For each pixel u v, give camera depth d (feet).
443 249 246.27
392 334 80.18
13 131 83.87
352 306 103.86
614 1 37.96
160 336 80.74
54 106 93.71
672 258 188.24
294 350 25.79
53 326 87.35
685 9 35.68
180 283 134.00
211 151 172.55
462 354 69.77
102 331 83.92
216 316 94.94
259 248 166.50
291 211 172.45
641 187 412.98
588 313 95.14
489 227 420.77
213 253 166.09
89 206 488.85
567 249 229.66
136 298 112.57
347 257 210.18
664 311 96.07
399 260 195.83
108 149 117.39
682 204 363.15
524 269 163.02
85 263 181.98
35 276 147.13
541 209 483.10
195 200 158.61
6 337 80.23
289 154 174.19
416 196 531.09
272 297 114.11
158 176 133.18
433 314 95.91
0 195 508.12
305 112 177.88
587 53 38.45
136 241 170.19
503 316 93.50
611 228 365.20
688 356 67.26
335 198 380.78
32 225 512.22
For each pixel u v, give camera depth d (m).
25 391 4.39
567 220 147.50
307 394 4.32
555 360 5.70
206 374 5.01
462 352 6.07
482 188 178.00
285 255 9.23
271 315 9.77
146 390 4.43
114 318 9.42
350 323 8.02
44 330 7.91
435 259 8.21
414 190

> _What is required_: Identify each line in the records above containing the word "pixel"; copy those lines.

> _Exercise solution_:
For each pixel u v, give camera depth d (feet).
For each pixel u v, give camera depth d (m).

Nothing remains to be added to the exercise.